Using the Expression capabilities within Mondrian schemas, I created SQL snippets that extract various elements from the JSON encoded tweet and present them as separate items. I created the schema using Pentaho’s schemaWorkbench tool. The [Tweet Country] field is created by retrieving the place object from within the tweet and then retrieving the country element as text.
Which when presented via Pentaho Analyzer, allows for simple slicing and dicing of JSON data!
Here is the log, just to prove we are analyzing the information encapsulated within the tweet JSON.
Extracting single elements from JSON proved to be a simple task. However, JSON allows for much more complex data structures, including arrays, specifically the Hashtags and User Mentions. Using the same technique above proved to be problematic. I was able to create a dimension that exploded the array contents into individual values.
But, it only worked under ideal conditions, and could not be used within a SQL WHERE clause -- basically invalidating its use within Mondrian, as eventually a user will drill on a value and generate SQL that includes a WHERE component.
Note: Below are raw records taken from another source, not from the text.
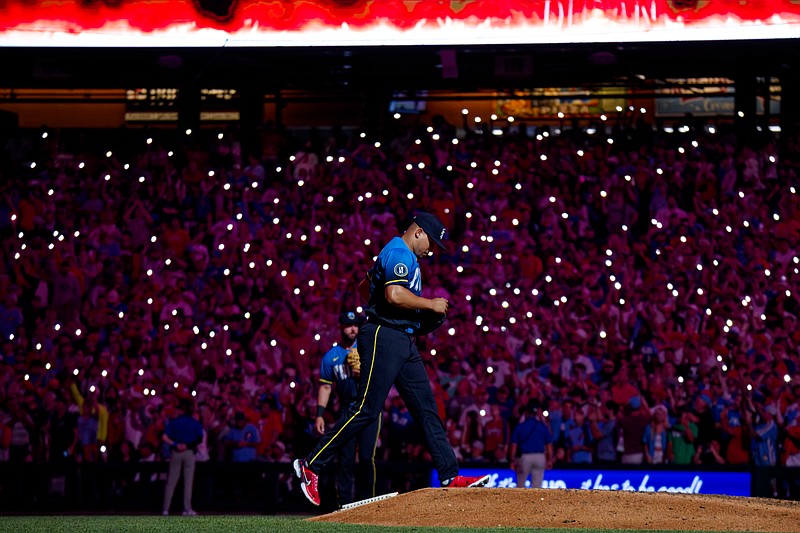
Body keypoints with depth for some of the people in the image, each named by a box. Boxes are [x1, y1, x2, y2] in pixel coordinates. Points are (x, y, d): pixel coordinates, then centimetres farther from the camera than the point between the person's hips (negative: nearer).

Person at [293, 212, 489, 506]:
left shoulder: (400, 255, 23)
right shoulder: (398, 253, -10)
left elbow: (365, 287, 30)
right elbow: (394, 295, -25)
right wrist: (431, 304, -12)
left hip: (404, 343, 11)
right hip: (384, 337, -11)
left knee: (427, 408, 5)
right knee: (367, 408, -13)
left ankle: (450, 476, 2)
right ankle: (311, 465, -8)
This led me down the path of creating a view in PostgreSQL that would bundle all the necessary JSON functions together and present a “ROLAPy” SQL representation to Mondrian. Although not as “sexy” as using the Mondrian schema to parse out the JSON elements, the view approach did circumvent all the issues encountered with the JSON arrays.
With minor modifications to our existing cube, we now reference the view and can act upon each field as if they were table columns
The upside to doing the conversion of the JSON within the database (instead of the Mondrian schema), is that it can be used by any SQL-based analytics tool. I attached QlikSense to the view and was able to analyze JSON data with Qlik!
And it doesn’t stop there! Tableau 10.1 recently announced support for JSON files, so you can assume JSON within a database is on the horizon. Not surprisingly, we can use the same techniques; either using the view, or Custom SQL in the connector to make data available within Tableau. I really like how simple it is to do geographic analysis, and the following image definitely shows, baseball is an American game but has avid followers in Latin America and Asia.
But wait...there is a small problem with our approach
Those of you familiar with RDBMS optimizers will realize there is a flaw in the view approach. The view is fully resolved for every request, even when the Hashtags or User Mentions are not needed for the analytic query.
But, there are tweaks we can make to our view definition and physical structures to improve the situation. We’ll investigate these and the potential performance benefit of using MonetDB in a future post.